As for the title, I chose “Christ Nazi” due to the obvious allusion to The Soup Nazi. As for “How I Learned to Love Jeffrey Epstein,” well, this is meant to be a reference to Dr. Strangelove or: How I Learned to Love the Bomb because that movie also uses the “or” feature. “Or” has always been one of my favorite sentence features. I thought it would be fun to have an “or” in my title so I inserted the “or” that made you think the most. How could anyone learn “to Love Jeffrey Epstein?” Well, there are probably a lot of ways someone could learn to love him, aren’t there? It might also depend on who the person is that is speaking the title… Is that a hint? Hint: it is..
The piece is meant to have been titled by Ghislane Maxwell, the famous gay ex-confidante of former titan of Little St. James industry, Jeffrey Epstein. Wait a second, is Ghislane the person in the Planned Parenthood t-shirt, then?

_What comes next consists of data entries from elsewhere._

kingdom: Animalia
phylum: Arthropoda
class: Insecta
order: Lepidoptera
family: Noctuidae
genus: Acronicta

That’s up for you to decide, unless you’ve spotted the sentence I embedded in her hair that says,“This person is Ghislane Maxwell.” If you found that, then it turns out, it was up for me, the artist, to decide all along.
I have now gone through each point that needs clarification. I hope this explanation will help the public to better understand my intent with this exciting piece. I never meant to offend anyone. I simply hoped to make you think.
No one seemed to have any questions about the copy of The FountainDEAD by “MAYN Rand” that Jesus was holding, so I will not be providing any follow up on that.